Unread postby evilgenius » Sat 25 Jul 2015, 12:34:59

onlooker wrote:Evil your proposed scheme is too limited even if it works. It does not confront the comprehensive and full challenges that would lie ahead. Economic matters will be minor problems compared with problems of pure survival and getting along together and rebuilding some semblance of a functioning society. Of course Ethical Man is an abstraction yet it is the ideal which we should all be striving for and it can be done with a personal appeal to every single human. Others think like you Evil that humans cannot progress to this level. I remain optimistic because we have the potential to do so.


Obviously, I agree with you. Ethical man is the only man who will stand wholly free under the sun one day. And man seems headed there over the arc of history. That's why things like global warming worry me. They have the potential to derail the progress man is making toward becoming ethical man. Peak oil does too, but not so much. Stepping back from overuse of resources isn't the end of the world, after all.

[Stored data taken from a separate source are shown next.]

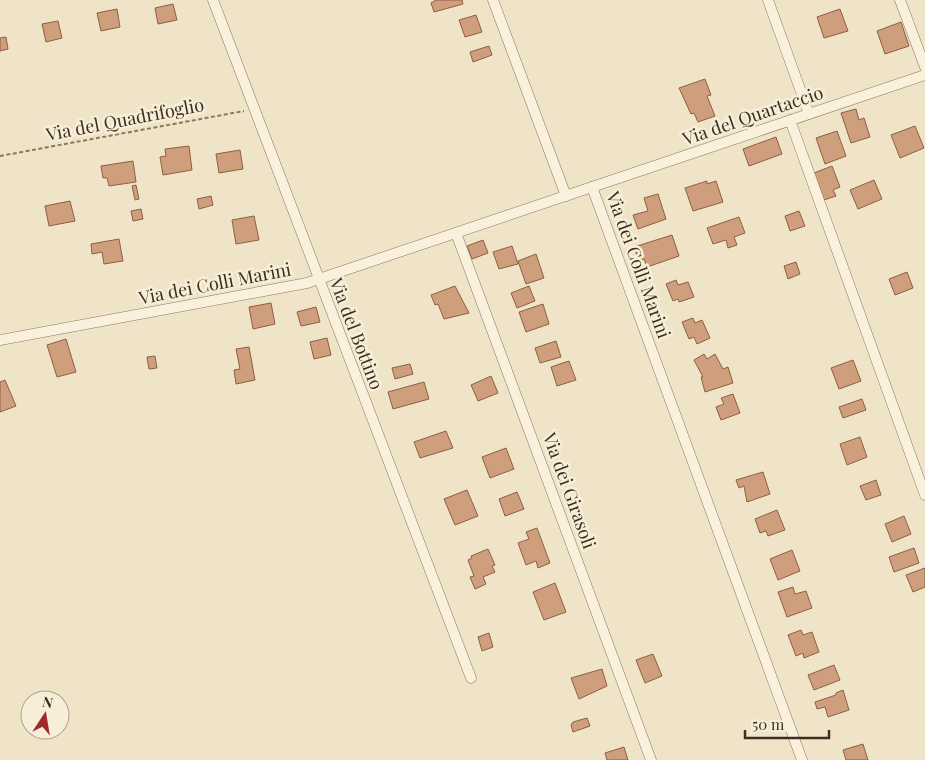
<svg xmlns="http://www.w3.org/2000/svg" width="925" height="760" viewBox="0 0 925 760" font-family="'Playfair Display',serif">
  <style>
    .building { fill: #cf9f7d; stroke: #8d5f41 }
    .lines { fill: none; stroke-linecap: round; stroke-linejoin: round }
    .minor-casing { stroke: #8d765c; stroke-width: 11 }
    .path { stroke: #8d765c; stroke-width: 2; stroke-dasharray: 4 2.5; stroke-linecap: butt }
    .minor { stroke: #faf1dc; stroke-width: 10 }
    .labels { text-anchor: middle; stroke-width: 5; stroke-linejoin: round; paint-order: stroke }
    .street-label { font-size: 18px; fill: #3d2e20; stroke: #f7eed8 }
  </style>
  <rect width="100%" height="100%" fill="#f0e4c8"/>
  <g class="building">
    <polygon points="436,0 462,0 463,4 434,12 431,3"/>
    <polygon points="173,4 177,20 158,24 155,8"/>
    <polygon points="117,9 120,27 101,31 97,13"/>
    <polygon points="840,9 848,31 824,38 817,17"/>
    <polygon points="476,15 482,32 465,37 459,20"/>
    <polygon points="58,21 62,38 46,42 42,24"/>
    <polygon points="901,22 909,46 885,54 877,31"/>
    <polygon points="6,37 8,49 0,51 0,38"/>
    <polygon points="489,46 492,55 473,62 470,52"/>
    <polygon points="705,79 711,95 707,96 715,116 698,122 694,113 691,114 679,88"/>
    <polygon points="856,109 859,120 864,118 870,137 851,143 841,113"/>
    <polygon points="915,126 924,148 900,158 891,135"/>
    <polygon points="837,131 846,156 825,164 816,138"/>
    <polygon points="776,137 782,154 749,166 743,149"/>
    <polygon points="189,146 192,170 163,175 160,157 166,156 165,149"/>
    <polygon points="240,150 243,169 219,173 216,154"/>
    <polygon points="133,161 136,182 109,186 107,178 103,178 101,166"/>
    <polygon points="832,166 840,187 833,190 836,196 824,200 814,173"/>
    <polygon points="874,180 882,199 858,209 850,190"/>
    <polygon points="707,181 707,184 716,181 723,202 693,211 685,188"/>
    <polygon points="136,185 139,199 135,200 132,186"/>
    <polygon points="658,194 666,219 638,229 633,215 648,211 644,198"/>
    <polygon points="211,196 213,205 199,209 197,199"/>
    <polygon points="70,201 75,221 49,226 45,206"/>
    <polygon points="141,209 143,219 133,221 131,211"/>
    <polygon points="799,211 805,226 790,231 785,216"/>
    <polygon points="254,216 259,240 236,244 232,220"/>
    <polygon points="739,217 745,233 734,237 737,245 728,248 726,240 713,244 707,228"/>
    <polygon points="672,235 679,256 647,267 644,259 639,261 634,247"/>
    <polygon points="119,239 123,261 104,264 102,252 92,254 91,244"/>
    <polygon points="483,240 488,253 472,259 467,246"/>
    <polygon points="512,246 518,264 499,269 493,252"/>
    <polygon points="536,254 544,278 526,284 518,261"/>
    <polygon points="796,262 800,274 788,279 784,266"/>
    <polygon points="907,272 913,288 895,295 889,279"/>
    <polygon points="676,280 678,285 688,282 694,297 679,302 678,299 673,301 666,284"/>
    <polygon points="455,286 469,313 444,319 438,304 435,305 431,295"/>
    <polygon points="529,286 535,301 517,308 511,293"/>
    <polygon points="271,303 275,324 253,329 249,307"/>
    <polygon points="543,304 549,324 526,332 519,312"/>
    <polygon points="316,307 320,322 301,326 297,312"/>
    <polygon points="693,318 695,323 702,320 710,338 697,344 694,337 689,339 682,322"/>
    <polygon points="327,338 331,355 314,359 310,342"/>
    <polygon points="66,339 76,372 57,377 47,345"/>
    <polygon points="556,341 561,357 540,363 535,348"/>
    <polygon points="249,347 255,380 236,384 234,370 240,369 236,349"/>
    <polygon points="704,354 707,359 715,354 723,369 728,367 733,383 705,392 701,377 703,377 694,360"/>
    <polygon points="155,356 157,368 149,369 147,357"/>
    <polygon points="853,360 861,381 839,389 831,368"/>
    <polygon points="569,361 576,380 557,386 551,367"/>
    <polygon points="410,364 413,374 395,379 392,368"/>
    <polygon points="491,376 498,393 478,401 471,385"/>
    <polygon points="5,380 16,406 0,412 0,382"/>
    <polygon points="424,382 429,399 393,409 388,392"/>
    <polygon points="733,394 740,413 721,420 716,407 724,404 721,398"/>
    <polygon points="862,399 866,410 843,418 839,407"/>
    <polygon points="446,431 453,448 420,458 414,442"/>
    <polygon points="860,437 867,457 847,465 840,444"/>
    <polygon points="506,448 514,469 490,478 482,457"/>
    <polygon points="763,472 770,494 747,502 744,486 739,488 736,480"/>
    <polygon points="876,480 881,495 866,500 860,486"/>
    <polygon points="467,490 478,516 455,525 444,499"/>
    <polygon points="517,492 524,509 505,516 499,499"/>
    <polygon points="777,510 785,530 768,536 766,531 760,533 755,519"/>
    <polygon points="904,516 911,534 892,542 885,524"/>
    <polygon points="537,528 550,563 538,568 536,561 526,565 518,543 529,539 526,532"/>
    <polygon points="914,548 919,563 894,572 889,557"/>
    <polygon points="488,549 495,565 492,566 495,572 483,577 486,584 475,589 470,577 474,576 468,560 472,558 471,556"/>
    <polygon points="792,550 800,571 778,580 770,559"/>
    <polygon points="925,568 925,587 913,592 906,575"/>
    <polygon points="555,583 566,612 544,620 533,592"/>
    <polygon points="793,587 795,594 806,591 812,608 787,617 778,592"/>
    <polygon points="801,630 803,635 812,632 819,652 804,658 803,653 796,656 788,635"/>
    <polygon points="489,633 493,647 482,651 478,637"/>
    <polygon points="653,654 662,676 645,683 636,660"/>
    <polygon points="834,665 840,680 814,690 808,675"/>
    <polygon points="602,669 607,686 579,699 571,678"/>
    <polygon points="843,690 849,710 828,717 825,707 817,709 815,702 836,695 836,693"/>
    <polygon points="587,718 590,726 573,732 571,725 573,722"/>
    <polygon points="863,744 868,760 846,760 843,750"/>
    <polygon points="624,747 628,760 607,760 605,753"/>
  </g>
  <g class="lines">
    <defs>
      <g id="minor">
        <polyline points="213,0 471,678"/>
        <polyline points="493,0 566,196"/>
        <polyline points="768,0 809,114"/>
        <polyline points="900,0 925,67"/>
        <polyline points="790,120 925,495"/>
        <polyline points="592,187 925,75"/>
        <polyline points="456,233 651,760"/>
        <polyline points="0,340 307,283 592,187 802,760"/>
      </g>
    </defs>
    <use href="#minor" class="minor-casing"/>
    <polyline class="path" points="0,156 244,111"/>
    <use href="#minor" class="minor"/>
  </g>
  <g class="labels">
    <g class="street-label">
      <text transform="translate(753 116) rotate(-19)" y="6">Via del Quartaccio</text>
      <text transform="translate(125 120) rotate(-11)" y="6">Via del Quadrifoglio</text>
      <text transform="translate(638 265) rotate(70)" y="6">Via dei Colli Marini</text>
      <text transform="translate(215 284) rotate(-11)" y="6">Via dei Colli Marini</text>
      <text transform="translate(356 334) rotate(69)" y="6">Via del Bottino</text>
      <text transform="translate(569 491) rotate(70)" y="6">Via dei Girasoli</text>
    </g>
  </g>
  <g transform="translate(45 715) rotate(12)"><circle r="24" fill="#f7eed8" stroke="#ada18e"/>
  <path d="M0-4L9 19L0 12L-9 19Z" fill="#9e2a2b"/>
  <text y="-8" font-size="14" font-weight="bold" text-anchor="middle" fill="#3d2e20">N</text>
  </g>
  <path d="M745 730v8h84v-8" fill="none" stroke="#3d2e20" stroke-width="2.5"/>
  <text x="752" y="730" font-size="15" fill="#3d2e20" stroke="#f7eed8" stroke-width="4" paint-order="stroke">50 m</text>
</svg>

There's something else that stops us at this particular juncture as well, though. It has to do with a kind of forgiveness of sin. By this I mean things like how civilized educational systems were developed in order to produce a fairly educated workforce to put into factories. Individually, we have to become far more specialized today, and we have to learn how to learn on our own. The education that guaranteed a standard of shop floor problem solving, coming from a broad based cookie cutter approach, used to work. It supplied that day's need. It doesn't supply this day's. In the face of this dilemma there are all kinds of reactions within education, as they seek to get the philosophy of it lined up with the need that gives them purpose. The endless testing is one of these. Testing is great, it's one of those tools that, when used properly, really helps us to get a handle on subject matter. It's not being used, however, as part of a new focus upon the individual over the course of their educational career. Instead, it is being used to hire and fire teachers and determine the amount of funding which programs still meant to embrace whole groups at a time(as per the factory model, understand) ought to get. Just try to approach this with a modern mind, though, and the invectives fly. Without a whole lot of 'forgiveness of sin' there isn't going to be any coming together, not the kind that is really necessary to solve it. And this is just one of many examples of old order passing into new where forgiveness is really necessary to move on.